_Work instructions_:
a - According to the text about the Chumar border standoff, on what date did tensions escalate in Chumar?
b - Extract from the listing every line from the one containing "Fuente: Avilán 1980,1988" through the end of the listing, reproducing each line verbatim and leaving out the pictures.

The standoff, which took place in Chumar area of eastern Ladakh, had lasted nearly three weeks. The border confrontation had, at times, overshadowed discussions between Chinese President Xi Jinping and Indian Prime Minister Narendra Modi on deepening trade relations during the former’s visit to India from Sep 17 to 19.

“I am happy to tell you that both nations have sat down and resolved the issue. Timelines have been decided,” hindustantimes.com Sep 26 quoted Sushma Swaraj as telling reporters in New York.

China confirmed that the row had been resolved. “As the Indian foreign minister said, the dispute has effectively been managed and the border area is in tranquility,” the report quoted Chinese foreign ministry spokesperson Hua Chunying as saying in Beijing.

Swaraj has called the resolution of the crisis a “big accomplishment” and added that the two armies would disengage in a phased manner over the next four days and that the “bad phase will end by Sep 30”.

New Delhi and Beijing are seen as having worked out a middle ground to resolve the dispute. The possibility of India pulling down a temporary construction in the form of a hut in Tible area of Chumar as a trade-off couldn’t be ruled out, the report cited sources in Delhi as saying.

Tensions had escalated in Chumar on Sep 10 when Indian forces found that Chinese troops had moved heavy machinery to construct a temporary road deep inside what India considers its territory. The Chinese have now apparently agreed not to build the road.

India’s first Prime Minister, Jawaharlal Nehru, recognized Tibet as part of China in a 10-year trade agreement with China in 1954. However, the two sides did not enter into any understanding on where the border between a Chinese ruled Tibet and India would be.

_Records for the task_:
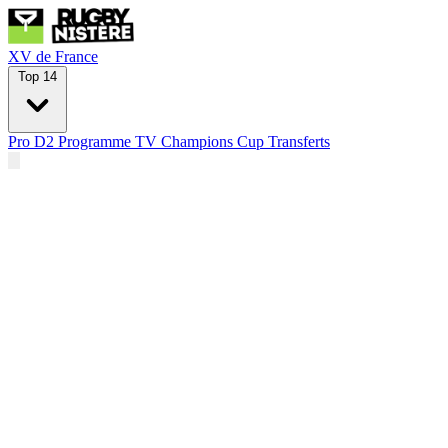
XV de France
Top 14
Pro D2
Programme TV
Champions Cup
Transferts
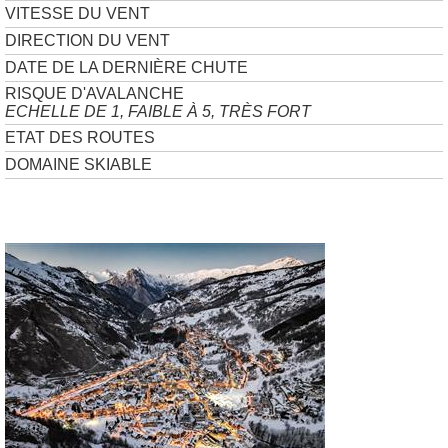
VITESSE DU VENT
DIRECTION DU VENT
DATE DE LA DERNIÈRE CHUTE
RISQUE D'AVALANCHE
ECHELLE DE 1, FAIBLE À 5, TRÈS FORT
ETAT DES ROUTES
DOMAINE SKIABLE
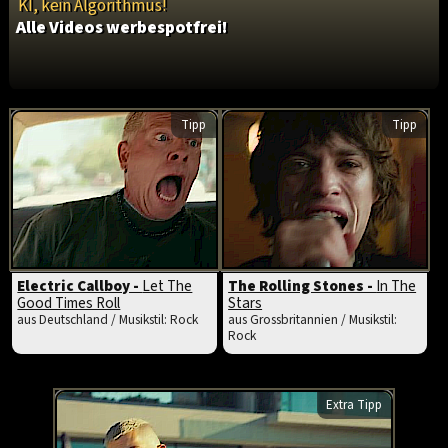
KI, kein Algorithmus!
Alle Videos werbespotfrei!
Tipp
Tipp
Electric Callboy -
Let The
The Rolling Stones -
In The
Good Times Roll
Stars
aus Deutschland / Musikstil: Rock
aus Grossbritannien / Musikstil:
Rock
Extra Tipp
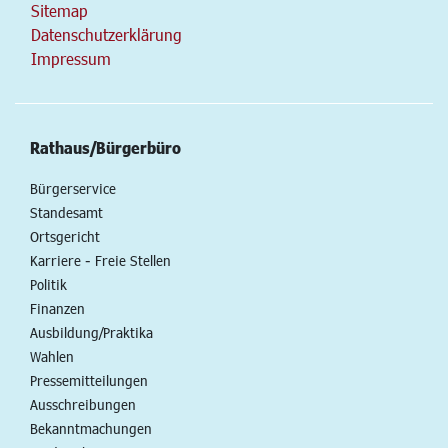
Sitemap
Datenschutzerklärung
Impressum
Rathaus/Bürgerbüro
Bürgerservice
Standesamt
Ortsgericht
Karriere - Freie Stellen
Politik
Finanzen
Ausbildung/Praktika
Wahlen
Pressemitteilungen
Ausschreibungen
Bekanntmachungen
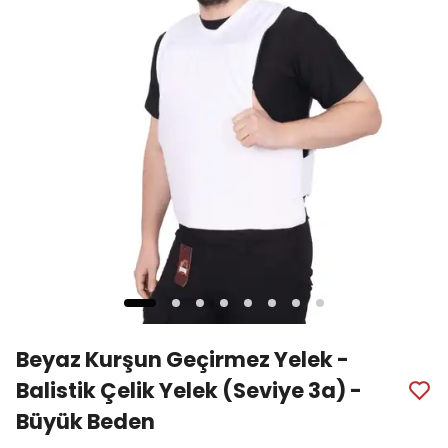
Beyaz Kurşun Geçirmez Yelek -
Balistik Çelik Yelek (Seviye 3a) -
Büyük Beden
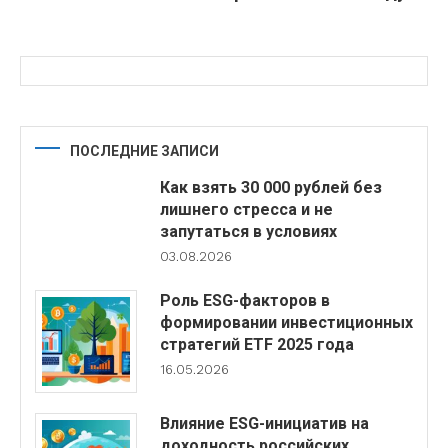
ПОСЛЕДНИЕ ЗАПИСИ
Как взять 30 000 рублей без
лишнего стресса и не
запутаться в условиях
03.08.2026
Роль ESG-факторов в
формировании инвестиционных
стратегий ETF 2025 года
16.05.2026
Влияние ESG-инициатив на
доходность российских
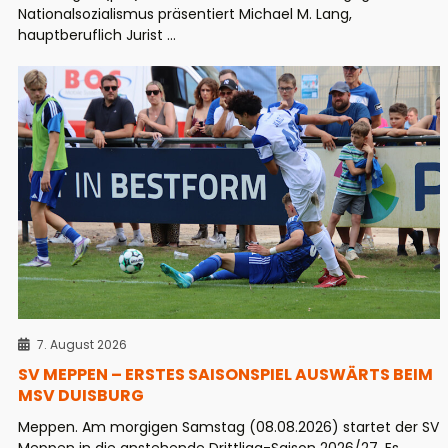
Nationalsozialismus präsentiert Michael M. Lang,
hauptberuflich Jurist ...
7. August 2026
SV MEPPEN – ERSTES SAISONSPIEL AUSWÄRTS BEIM
MSV DUISBURG
Meppen. Am morgigen Samstag (08.08.2026) startet der SV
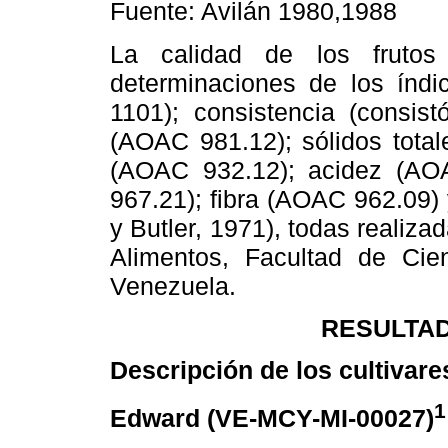
Fuente: Avilán 1980,1988
La calidad de los fruto
determinaciones de los índic
1101); consistencia (consis
(AOAC 981.12); sólidos total
(AOAC 932.12); acidez (AO
967.21); fibra (AOAC 962.09) 
y Butler, 1971), todas realiza
Alimentos, Facultad de Cie
Venezuela.
RESULTAD
Descripción de los cultivare
1
Edward (VE-MCY-MI-00027)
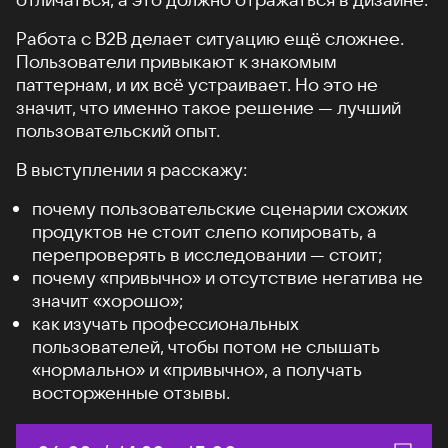
Работа с B2B делает ситуацию ещё сложнее.
Пользователи привыкают к знакомым
паттернам, и их всё устраивает. Но это не
значит, что именно такое решение — лучший
пользовательский опыт.
В выступлении я расскажу:
почему пользовательские сценарии схожих
продуктов не стоит слепо копировать, а
перепроверять в исследовании — стоит;
почему «привычно» и отсутствие негатива не
значит «хорошо»;
как изучать профессиональных
пользователей, чтобы потом не слышать
«нормально» и «привычно», а получать
восторженные отзывы.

_Replies_:
a - Sep 10

b -
Fuente: Avilán 1980,1988
La calidad de los fruto
determinaciones de los índic
1101); consistencia (consis
(AOAC 981.12); sólidos total
(AOAC 932.12); acidez (AO
967.21); fibra (AOAC 962.09) 
y Butler, 1971), todas realiza
Alimentos, Facultad de Cie
Venezuela.
RESULTAD
Descripción de los cultivare
1
Edward (VE-MCY-MI-00027)
Работа с B2B делает ситуацию ещё сложнее.
Пользователи привыкают к знакомым
паттернам, и их всё устраивает. Но это не
значит, что именно такое решение — лучший
пользовательский опыт.
В выступлении я расскажу:
почему пользовательские сценарии схожих
продуктов не стоит слепо копировать, а
перепроверять в исследовании — стоит;
почему «привычно» и отсутствие негатива не
значит «хорошо»;
как изучать профессиональных
пользователей, чтобы потом не слышать
«нормально» и «привычно», а получать
восторженные отзывы.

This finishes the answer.